Selected excerpt START

What to expect when you’re expecting a president: StudyLA survey predicts outcomes of the 2020 general election

Thursday, October 29, 2020

What to expect when you’re expecting a president: StudyLA survey predicts outcomes of the 2020 general election

by Erica Riray

Voters know who they want to win, but experts in politics and government can tell you who will based on trends, statistics and polls. These predictions will either put voters’ minds at ease or mobilize them even further. 

LMU Political Science professor Dr. Fernando Guerra serves as the director of the Thomas and Dorothy Leavey Center for the Study of Los Angeles (StudyLA), a public opinion research organization and undergraduate research center founded at LMU. StudyLA uses research, student mentorship and engagement with the Los Angeles community to advocate for a more equitable community, or as Dr. Guerra puts it: “how to do research to make society better.”

Guerra, along with LMU Political Science professor Dr. Michael Genovese and Loyola Law School professor Jessica Levinson, J.D., teaches “Campaigns and Elections,” an LMU course focusing on the 2020 presidential election. The course gives students a deeper understanding of democracy while also encouraging students to contribute to the electoral process by serving as election workers.  

Assisted by StudyLA faculty Alejandra Alarcon, Max Dunsker and Jorge Cortes, Dr. Guerra gave students a first look at StudyLA’s survey on top political thought leaders’ predictions for the 2020 general election. 

The respondents included 174 elected officials, academics, philanthropists, lobbyists, corporate executives and leaders of neighborhood councils that either reside or work in Los Angeles County. Among these respondents were LA Mayor Eric Garcetti, LMU President Timothy Law Snyder and several other LMU faculty members. 

The results from these predictions are based on the expert opinion of trends in public thought, analysis of the election campaigns so far and probable voter turnouts. The full report will be made available on their website along with their other reports on the Los Angeles community.

Who will win the presidency?

  • Angelenos predict a landslide victory for Democratic Nominee Joe Biden. 86.2% predict the former Vice President will win the presidency and 77% of these respondents are confident in their predictions.

Selected excerpt END
Provided material START

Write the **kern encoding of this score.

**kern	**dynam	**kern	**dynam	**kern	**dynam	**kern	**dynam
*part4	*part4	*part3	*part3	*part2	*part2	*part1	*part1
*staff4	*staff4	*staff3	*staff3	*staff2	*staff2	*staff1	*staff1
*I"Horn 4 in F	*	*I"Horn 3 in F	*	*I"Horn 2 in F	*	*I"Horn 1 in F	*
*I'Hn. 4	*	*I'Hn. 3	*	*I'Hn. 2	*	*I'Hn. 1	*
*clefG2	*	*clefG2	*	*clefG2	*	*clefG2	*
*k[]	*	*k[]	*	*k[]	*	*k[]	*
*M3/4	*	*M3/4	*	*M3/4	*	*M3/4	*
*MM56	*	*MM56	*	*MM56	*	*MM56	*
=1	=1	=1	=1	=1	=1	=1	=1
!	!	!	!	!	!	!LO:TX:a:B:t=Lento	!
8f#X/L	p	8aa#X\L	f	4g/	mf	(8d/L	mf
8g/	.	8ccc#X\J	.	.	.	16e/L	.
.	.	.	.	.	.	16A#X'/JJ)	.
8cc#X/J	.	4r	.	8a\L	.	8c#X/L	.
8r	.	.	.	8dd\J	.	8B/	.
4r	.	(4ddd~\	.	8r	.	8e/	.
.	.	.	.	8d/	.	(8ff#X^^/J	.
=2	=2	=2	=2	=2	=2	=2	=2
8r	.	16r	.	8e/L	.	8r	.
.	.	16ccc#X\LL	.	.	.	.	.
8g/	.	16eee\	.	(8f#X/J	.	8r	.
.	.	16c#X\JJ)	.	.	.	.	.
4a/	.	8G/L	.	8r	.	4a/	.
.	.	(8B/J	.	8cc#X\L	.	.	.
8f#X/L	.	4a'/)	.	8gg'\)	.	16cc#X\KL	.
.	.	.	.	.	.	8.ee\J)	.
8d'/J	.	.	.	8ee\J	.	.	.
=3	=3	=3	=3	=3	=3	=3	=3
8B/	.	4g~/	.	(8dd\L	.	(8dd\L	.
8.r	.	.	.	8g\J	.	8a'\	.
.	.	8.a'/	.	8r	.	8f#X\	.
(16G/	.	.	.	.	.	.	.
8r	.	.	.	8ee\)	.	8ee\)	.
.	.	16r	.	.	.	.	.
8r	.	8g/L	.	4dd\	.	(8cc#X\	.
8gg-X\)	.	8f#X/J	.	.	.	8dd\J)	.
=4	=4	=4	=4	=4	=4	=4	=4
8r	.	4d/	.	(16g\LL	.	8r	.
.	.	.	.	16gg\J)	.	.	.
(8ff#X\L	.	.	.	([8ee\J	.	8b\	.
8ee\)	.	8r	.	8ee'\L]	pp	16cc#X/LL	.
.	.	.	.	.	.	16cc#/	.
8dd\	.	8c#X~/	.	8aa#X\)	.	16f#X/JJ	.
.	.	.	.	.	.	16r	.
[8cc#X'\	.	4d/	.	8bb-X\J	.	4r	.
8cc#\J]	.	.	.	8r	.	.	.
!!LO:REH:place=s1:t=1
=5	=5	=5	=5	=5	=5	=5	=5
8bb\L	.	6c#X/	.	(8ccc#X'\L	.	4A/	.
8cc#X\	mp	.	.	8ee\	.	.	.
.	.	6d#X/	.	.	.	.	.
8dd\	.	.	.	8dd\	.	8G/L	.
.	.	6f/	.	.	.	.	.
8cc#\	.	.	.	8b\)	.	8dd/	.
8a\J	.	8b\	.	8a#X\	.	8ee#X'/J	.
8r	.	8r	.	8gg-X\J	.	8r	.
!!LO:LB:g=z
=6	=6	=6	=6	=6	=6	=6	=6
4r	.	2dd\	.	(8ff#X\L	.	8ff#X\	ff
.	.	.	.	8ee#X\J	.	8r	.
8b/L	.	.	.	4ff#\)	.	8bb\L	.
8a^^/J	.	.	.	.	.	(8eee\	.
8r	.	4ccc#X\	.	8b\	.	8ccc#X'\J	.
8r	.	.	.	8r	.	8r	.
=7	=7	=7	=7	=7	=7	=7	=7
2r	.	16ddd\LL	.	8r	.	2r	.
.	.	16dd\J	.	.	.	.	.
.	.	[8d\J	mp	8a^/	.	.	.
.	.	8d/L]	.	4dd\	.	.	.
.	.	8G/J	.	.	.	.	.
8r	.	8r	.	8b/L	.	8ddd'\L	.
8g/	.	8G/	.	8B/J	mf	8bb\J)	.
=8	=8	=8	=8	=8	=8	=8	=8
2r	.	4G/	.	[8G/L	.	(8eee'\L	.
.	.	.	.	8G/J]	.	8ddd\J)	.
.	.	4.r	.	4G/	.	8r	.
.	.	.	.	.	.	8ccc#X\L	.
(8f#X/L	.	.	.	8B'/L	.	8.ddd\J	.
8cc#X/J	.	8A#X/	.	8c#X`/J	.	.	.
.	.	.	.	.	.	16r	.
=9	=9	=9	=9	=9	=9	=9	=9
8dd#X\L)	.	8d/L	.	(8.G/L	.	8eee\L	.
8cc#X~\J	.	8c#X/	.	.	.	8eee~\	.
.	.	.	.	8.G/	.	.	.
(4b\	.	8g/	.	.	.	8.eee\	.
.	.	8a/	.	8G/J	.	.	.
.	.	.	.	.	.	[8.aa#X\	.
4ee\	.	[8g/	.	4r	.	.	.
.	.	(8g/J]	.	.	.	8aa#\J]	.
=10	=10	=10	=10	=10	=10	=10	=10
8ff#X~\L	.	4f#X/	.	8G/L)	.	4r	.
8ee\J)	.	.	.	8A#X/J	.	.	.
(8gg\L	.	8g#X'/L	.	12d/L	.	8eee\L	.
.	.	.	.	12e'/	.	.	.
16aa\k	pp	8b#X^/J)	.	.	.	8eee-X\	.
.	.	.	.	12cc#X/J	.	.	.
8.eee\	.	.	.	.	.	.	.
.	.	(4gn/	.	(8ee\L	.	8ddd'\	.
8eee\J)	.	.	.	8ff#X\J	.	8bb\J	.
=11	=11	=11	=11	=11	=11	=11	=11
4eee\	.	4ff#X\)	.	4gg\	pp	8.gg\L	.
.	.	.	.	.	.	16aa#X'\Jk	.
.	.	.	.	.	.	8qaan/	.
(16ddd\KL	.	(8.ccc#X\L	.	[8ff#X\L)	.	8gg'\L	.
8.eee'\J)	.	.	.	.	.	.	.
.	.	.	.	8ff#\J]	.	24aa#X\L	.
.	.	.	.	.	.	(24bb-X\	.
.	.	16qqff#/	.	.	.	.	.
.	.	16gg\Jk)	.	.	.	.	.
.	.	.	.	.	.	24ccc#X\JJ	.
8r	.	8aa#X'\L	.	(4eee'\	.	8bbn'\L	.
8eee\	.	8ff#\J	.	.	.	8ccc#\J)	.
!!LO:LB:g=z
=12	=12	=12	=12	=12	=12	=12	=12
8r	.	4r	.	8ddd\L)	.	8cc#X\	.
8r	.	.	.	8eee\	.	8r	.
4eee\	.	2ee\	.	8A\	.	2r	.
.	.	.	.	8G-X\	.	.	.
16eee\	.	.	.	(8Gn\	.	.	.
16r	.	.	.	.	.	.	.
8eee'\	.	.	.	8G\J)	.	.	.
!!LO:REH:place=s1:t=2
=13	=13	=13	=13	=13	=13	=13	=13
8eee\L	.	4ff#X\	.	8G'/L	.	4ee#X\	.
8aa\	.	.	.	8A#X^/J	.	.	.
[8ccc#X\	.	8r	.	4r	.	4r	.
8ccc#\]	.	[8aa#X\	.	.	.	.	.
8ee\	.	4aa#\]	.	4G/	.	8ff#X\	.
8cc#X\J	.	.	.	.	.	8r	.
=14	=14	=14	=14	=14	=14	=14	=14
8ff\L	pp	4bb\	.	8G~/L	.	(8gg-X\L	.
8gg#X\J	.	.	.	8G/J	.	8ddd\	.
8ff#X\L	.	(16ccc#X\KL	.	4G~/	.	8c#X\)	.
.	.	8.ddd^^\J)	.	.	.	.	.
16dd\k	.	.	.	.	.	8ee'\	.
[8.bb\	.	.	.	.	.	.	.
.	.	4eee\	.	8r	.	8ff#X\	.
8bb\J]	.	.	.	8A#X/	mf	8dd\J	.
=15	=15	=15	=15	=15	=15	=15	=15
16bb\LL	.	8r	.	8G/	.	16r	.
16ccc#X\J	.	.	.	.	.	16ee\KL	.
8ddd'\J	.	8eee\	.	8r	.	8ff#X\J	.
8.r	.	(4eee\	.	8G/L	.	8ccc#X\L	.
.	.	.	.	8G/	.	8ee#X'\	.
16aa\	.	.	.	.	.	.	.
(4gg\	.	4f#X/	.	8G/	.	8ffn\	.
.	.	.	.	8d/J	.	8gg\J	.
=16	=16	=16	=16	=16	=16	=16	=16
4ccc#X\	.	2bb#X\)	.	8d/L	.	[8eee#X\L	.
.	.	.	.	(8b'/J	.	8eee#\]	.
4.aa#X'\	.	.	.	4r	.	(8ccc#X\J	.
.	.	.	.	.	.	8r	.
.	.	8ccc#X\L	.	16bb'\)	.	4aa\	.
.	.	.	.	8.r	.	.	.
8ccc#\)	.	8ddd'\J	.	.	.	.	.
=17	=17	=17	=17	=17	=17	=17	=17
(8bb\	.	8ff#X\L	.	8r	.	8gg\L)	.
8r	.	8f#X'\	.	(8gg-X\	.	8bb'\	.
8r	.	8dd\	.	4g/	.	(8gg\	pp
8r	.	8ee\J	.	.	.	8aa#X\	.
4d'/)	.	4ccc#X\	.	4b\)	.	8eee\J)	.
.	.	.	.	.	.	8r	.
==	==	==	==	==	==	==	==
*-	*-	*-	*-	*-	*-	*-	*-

Provided material END

Explore the material –
**a)** From the article on the StudyLA election survey, retype the passage starting at "Voters know who" and ending at "them even further.".
**b)** Translate this sentence from the article on the StudyLA election survey into Spanish: "These predictions will either put voters’ minds at ease or mobilize them even further."
**c)** Write what comes next in the article on the StudyLA election survey, picking up after its final sentence.

Answers provided –
**a)**
Voters know who they want to win, but experts in politics and government can tell you who will based on trends, statistics and polls. These predictions will either put voters’ minds at ease or mobilize them even further.

**b)** Estas predicciones tranquilizarán a los votantes o los movilizarán todavía más.

**c)**
  • 13.8% predict Republican Nominee Donald Trump will win the presidency. 50% of these respondents are confident in their results. 

Which party will have control over the Senate?

  • 65.1% predict that Democrats will flip the Senate. 

  • 34.9% predict that Republicans will keep their majority.

If Kamala Harris resigned from the Senate to become Vice President, whom do you think California Governor Gavin Newsom would appoint to fill her seat?

  • 35.2% predict that Gov. Newsom will appoint the current California Secretary of State Alex Padilla.

  • 16.9% predict he will choose current Long Beach Mayor Robert Garcia. 

  • 14.8% predict he will choose current California Attorney General Xavier Becerra. 

Respondents listed other potential appointments in the full report, which included the possibility that Gov. Newsom would appoint himself.  

Who will win the Congressional seat in District 25 of California?

  • 52.9% predict Democrat Christy Smith will be the victor. 

  • 47.1% predict that the incumbent Republican Mike Garcia will keep his seat.

Who will win the Los Angeles District Attorney race?

  • 63.6% believe former San Francisco District Attorney George Gascón will win.

  • 36.5% predict incumbent Jackie Lacey will keep her seat.

Dr. Guerra believes that this is the most important local race on the 2020 ballot given the size of LA County and the rising criticism of Jackie Lacey’s policies on police brutality and the Black community. 

What will voter turnout look like?

  • The average prediction is that 71.5% of registered voters in LA County will vote and that 64.5% of those voters will vote by mail.

What to do with these results:

These results are not meant to be taken as reality. Dr. Guerra has been a pollster for years, but he still says “it’s good to be skeptical,” and that the main goal of the study was to “see the degree the political class influences the outcomes of the election.”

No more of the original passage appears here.